Yes, the program _is_ there when I do an 'ls', so what's wrong?

I don't "do" linux


----------



## mikerr (Jun 2, 2005)

Did you use binary mode when you ftp'd the script over onto tivo ?


----------



## cwaring (Feb 12, 2002)

Ahh... bug.....erm..... Auto I think. Will try again and specify 'binary' this time


----------



## cwaring (Feb 12, 2002)

Thought I'd try this today for the first time. It worked. So well, in fact that it created two  Unfortunately, I don't have another single programme to try it on.
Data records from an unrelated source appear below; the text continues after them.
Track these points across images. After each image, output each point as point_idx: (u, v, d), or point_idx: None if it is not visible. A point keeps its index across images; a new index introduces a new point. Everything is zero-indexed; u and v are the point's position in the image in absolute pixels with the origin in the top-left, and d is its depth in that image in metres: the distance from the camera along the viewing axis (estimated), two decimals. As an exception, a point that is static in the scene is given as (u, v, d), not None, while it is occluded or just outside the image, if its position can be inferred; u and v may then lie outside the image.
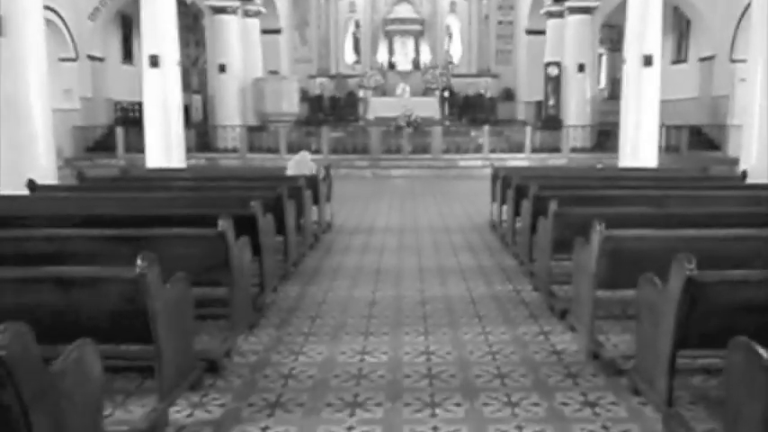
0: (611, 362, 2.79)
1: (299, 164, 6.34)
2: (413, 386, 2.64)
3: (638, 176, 6.07)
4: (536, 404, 2.48)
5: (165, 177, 6.34)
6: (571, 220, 3.50)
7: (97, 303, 2.22)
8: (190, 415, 2.40)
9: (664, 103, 12.30)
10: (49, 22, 10.02)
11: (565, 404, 2.47)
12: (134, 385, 2.61)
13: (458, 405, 2.47)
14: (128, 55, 14.72)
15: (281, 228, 4.31)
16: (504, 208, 5.74)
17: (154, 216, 3.49)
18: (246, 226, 3.47)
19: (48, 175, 6.06)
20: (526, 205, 4.50)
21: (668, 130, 12.57)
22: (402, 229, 6.52)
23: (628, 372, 2.63)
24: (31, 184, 4.91)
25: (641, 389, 2.49)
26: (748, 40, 6.63)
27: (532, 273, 4.29)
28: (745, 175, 5.64)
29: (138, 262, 2.19)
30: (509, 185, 5.30)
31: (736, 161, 8.47)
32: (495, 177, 6.38)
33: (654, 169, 7.39)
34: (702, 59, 13.24)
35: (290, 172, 6.25)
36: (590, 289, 2.96)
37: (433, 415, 2.39)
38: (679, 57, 14.40)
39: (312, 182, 5.74)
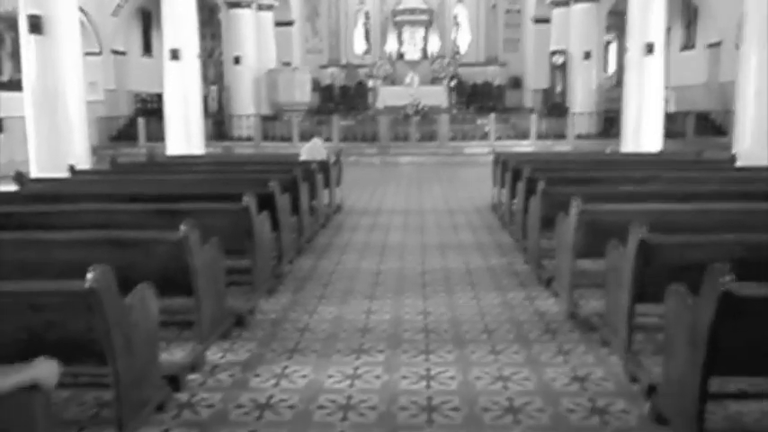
0: (585, 320, 3.18)
1: (312, 150, 6.76)
2: (411, 338, 3.08)
3: (632, 160, 6.38)
4: (516, 352, 2.89)
5: (188, 162, 6.83)
6: (557, 198, 3.86)
7: (148, 261, 2.68)
8: (222, 357, 2.87)
9: (673, 89, 12.42)
10: (76, 19, 10.53)
11: (541, 353, 2.88)
12: (174, 335, 3.09)
13: (448, 352, 2.89)
14: (147, 48, 15.26)
15: (295, 208, 4.76)
16: (504, 191, 6.10)
17: (185, 194, 3.95)
18: (266, 204, 3.91)
19: (82, 160, 6.60)
20: (521, 186, 4.86)
21: (675, 115, 12.71)
22: (407, 211, 6.93)
23: (599, 328, 3.03)
24: (72, 168, 5.44)
25: (608, 340, 2.89)
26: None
27: (525, 248, 4.67)
28: (734, 158, 5.91)
29: (182, 227, 2.64)
30: (507, 169, 5.66)
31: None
32: (495, 162, 6.74)
33: (651, 154, 7.66)
34: (710, 46, 13.27)
35: (303, 157, 6.68)
36: (569, 256, 3.35)
37: (427, 359, 2.82)
38: (687, 43, 14.43)
39: (324, 166, 6.16)
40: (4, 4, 10.41)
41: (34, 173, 6.55)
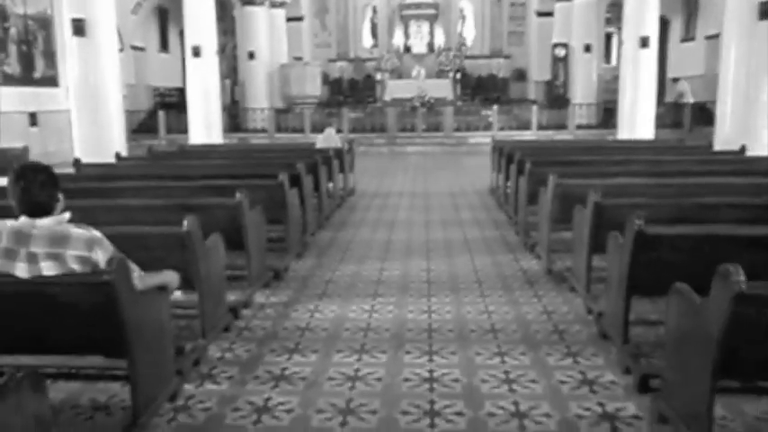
0: (559, 274, 3.89)
1: (327, 138, 7.47)
2: (417, 287, 3.81)
3: (616, 146, 7.04)
4: (500, 296, 3.61)
5: (214, 150, 7.58)
6: (541, 177, 4.53)
7: (210, 222, 3.41)
8: (266, 299, 3.62)
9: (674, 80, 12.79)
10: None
11: (521, 296, 3.60)
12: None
13: (446, 296, 3.62)
14: (164, 44, 16.01)
15: (315, 188, 5.48)
16: (501, 175, 6.78)
17: (223, 174, 4.70)
18: (293, 183, 4.63)
19: (121, 148, 7.36)
20: (513, 169, 5.54)
21: (674, 105, 13.23)
22: (414, 194, 7.65)
23: (568, 278, 3.73)
24: (118, 155, 6.21)
25: (574, 285, 3.59)
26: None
27: (516, 222, 5.36)
28: (711, 143, 6.52)
29: (237, 194, 3.38)
30: (503, 155, 6.33)
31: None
32: (494, 149, 7.41)
33: (638, 141, 8.29)
34: (708, 37, 13.66)
35: (319, 145, 7.40)
36: (548, 223, 4.04)
37: (429, 301, 3.55)
38: (687, 35, 14.82)
39: (339, 153, 6.87)
40: (36, 4, 11.19)
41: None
So, possibe bug or just a glitch?


----------



## mikerr (Jun 2, 2005)

..bit of a bug that one, better duplicate checking now in v1.4 

Note the Season Passes this generates are always put at the bottom of the priority list,
and of course are attached to the single channel the programme was recorded on.

I might add a Title Wishlist option later on (so it can record across channels).


----------



## Trinitron (Jan 20, 2003)

Had a try with your module and it worked ok. Except that it appears to have stopped Tivo making its daily call via the network! 

With your module active, daily call fails and reverts to dialup; disable it and network is fine...


----------



## Jonathan_S (Oct 23, 2001)

mikerr said:


> I might add a Title Wishlist option later on (so it can record across channels).


Cool hack. Hopefully if you add the wishlist functionality you'll go a better job of it than TiVo did in their (US only?) TiVo Search (beta) 

- They don't filter the autogenerated wishlists for 'illegal' characters in the show title, ones that are ignored or handled by alternates in the wishlist search engine. (Like punctuation, non-english characters; basically anything that isn't alphanumberic or a space). So they sometimes create wishlists for you that just don't work.


----------



## mikerr (Jun 2, 2005)

Trinitron said:


> Had a try with your module and it worked ok. Except that it appears to have stopped Tivo making its daily call via the network!
> 
> With your module active, daily call fails and reverts to dialup; disable it and network is fine...


If you're putting it in rc.sysinit.author to start on bootup,
you have to background it (as with all hacks):

*/var/hack/recordpast.tcl >/dev/null &*

that last "&" is important, forgetting it might cause the dily call to fail.
Never known it swap network<->dialup though!


----------



## msui772 (Oct 15, 2003)

What an excellent idea - I have wanted this feature a number of times and usually resort to the title wishlist... There really is nothing like a drive failure to get me to go through these forums and find more interesting improvements. Thanks!


----------



## TCM2007 (Dec 25, 2006)

Always thought this was one of the few holes in the TiVo interface design; nice job.

MCE handles it quite well, with a list of upcoming editions on the programme info page.


----------



## mrtickle (Aug 26, 2001)

Very neat!


----------



## RichardJH (Oct 7, 2002)

Just tried to use this but just as carl had I get no such file or directory when I try to run it.
I used FileZilla to transfer the file to Tivo and it is set to binary.

Any ideas ?

I really need to be able to use this as I had approx 100 season passes that i have lost and it seems a great idea to be able to set most of the up from my Now Playing list


----------



## mikerr (Jun 2, 2005)

I've reuploaded it to the first post to make sure, tested and working.

While this is a nice GUI hack to use you're sat in your armchair watching TV,

if you have a lot of Seasonpasses to add at once, it's probably quicker to do it in tivoweb at your PC:

http://tivo/nowshowing ( or http://192.168.1.200/nowshowing )

then click the episode title (_not _the program title), and one of the options is Get Season Pass
(I had actually never noticed that before  )


----------



## RichardJH (Oct 7, 2002)

mikerr said:


> (I had actually never noticed that before  )


Nor me 

It works a treat and is probably easier and quicker than using the Tivo remote.

So as I will not be using the recordpast hack I will remove it from my Tivos.

Just need to get SortNP working the same as your YouTube video but that is a different thread


----------